2023-07-26 –, 32-123
The parquet tabular data storage format has become one of the most ubiquitous, particularly in "big data" contexts where it is arguably the only binary format to successfully supplant CSV. Despite this, there are relatively few implementations of parquet, which, historically, has presented challenges for Julia. I will give a brief overview of Parquet2.jl, a pure Julia parquet implementation including comparison to other tools and formats and what is still needed to reach parity with pyarrow.
We will touch on the following:
- Why did I write Parquet2.jl when Parquet.jl already existed?
- Extremely quick overview of features.
- Answering the often asked question: which format should I use?
- A very brief mention of some idiosyncrasies of the format, some challenges of testing against the JVM implementation and why edge cases pop up.

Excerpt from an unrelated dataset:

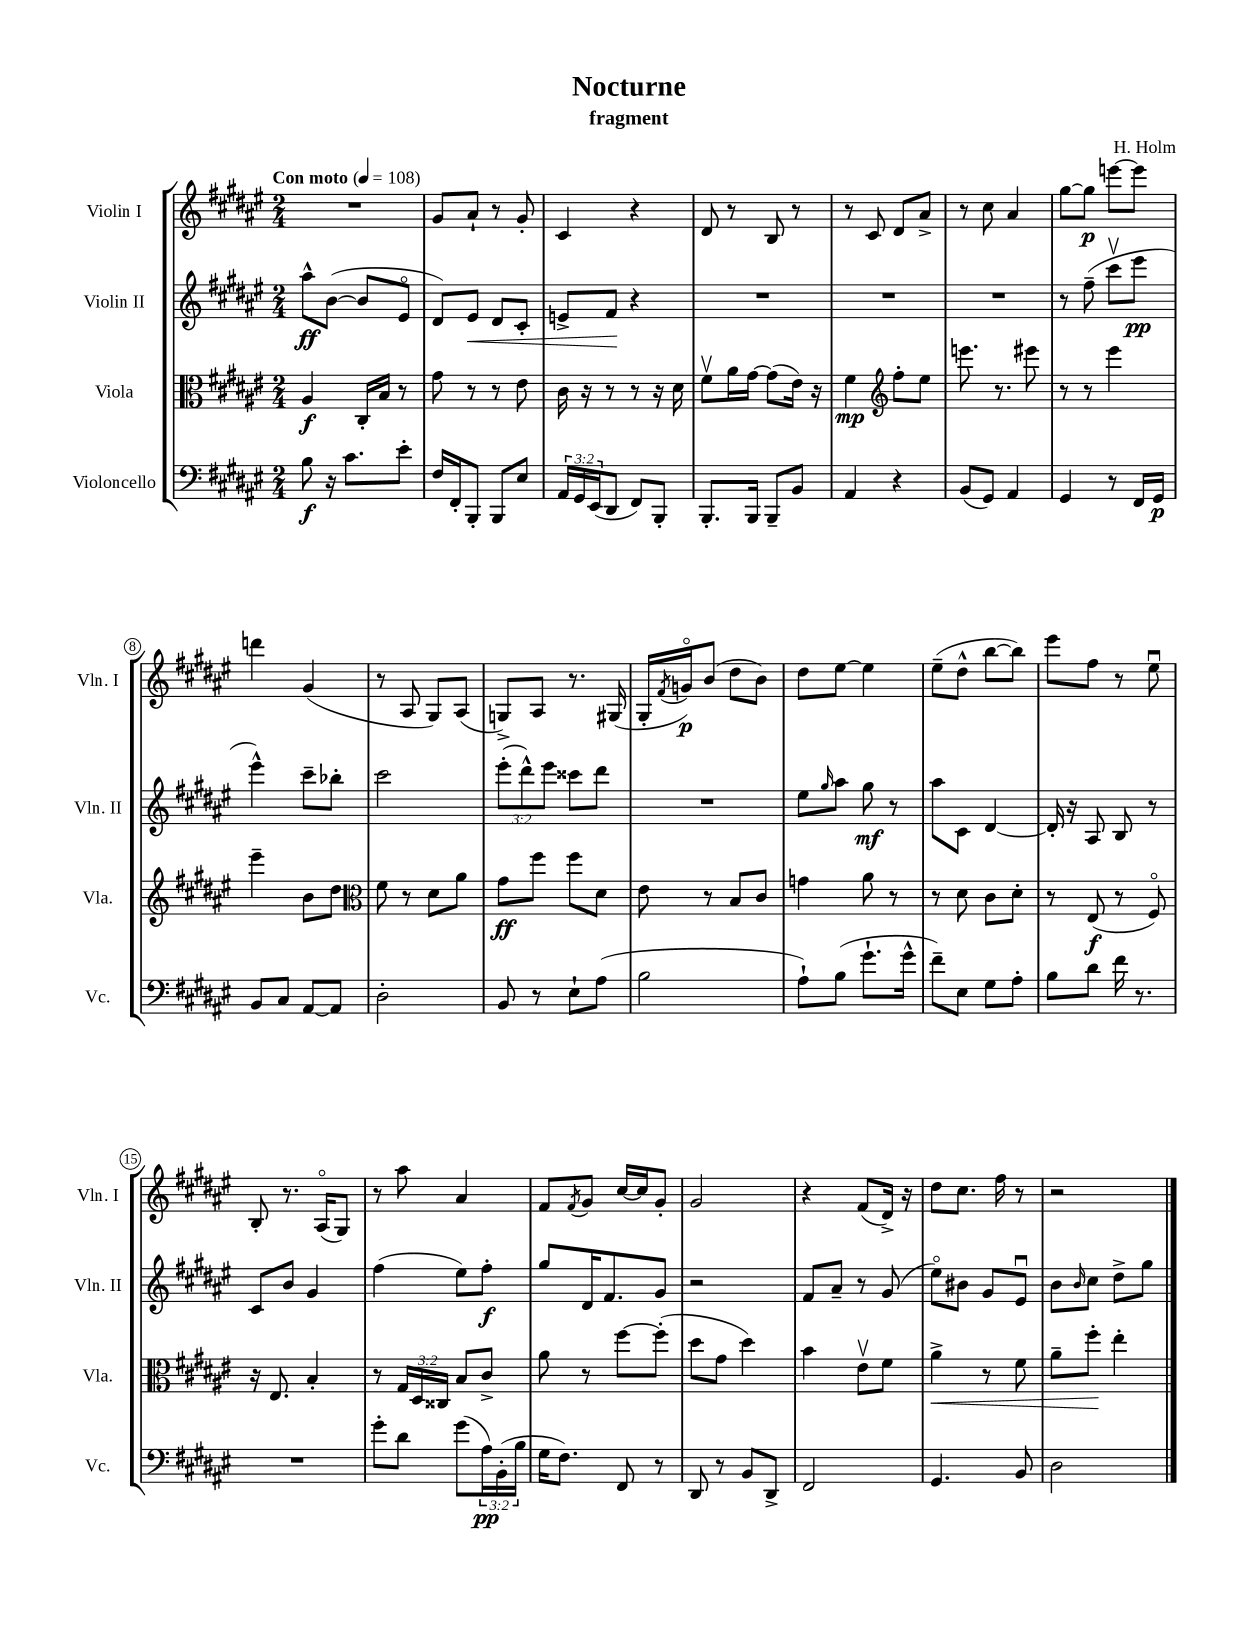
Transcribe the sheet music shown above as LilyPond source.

- What features are missing? How far is this from parity with the pyarrow
implementation?
My educational background is in both experimental and theoretical high energy physics. My initial programming experience mostly centered around scientific/numerical computing in C++ and fortran. Since receiving my PhD I have been working as a data scientist, and have been using Julia primarily both in and outside my job for almost 7 years. My recent programming experiences have involved both convex and non-convex optimization, including large-scale mixed integer conic programming, as well as machine learning and statistics. My interest in Julia and other new languages such as zig
, as well as my enthusiasm for the broader Linux ecosystem has also caused me to spend a lot of time with serialization, IPC and network protocols. I also enjoy video games which has led me to watch projects around gaming on Linux, and as a guitar player I'm also interested in audio.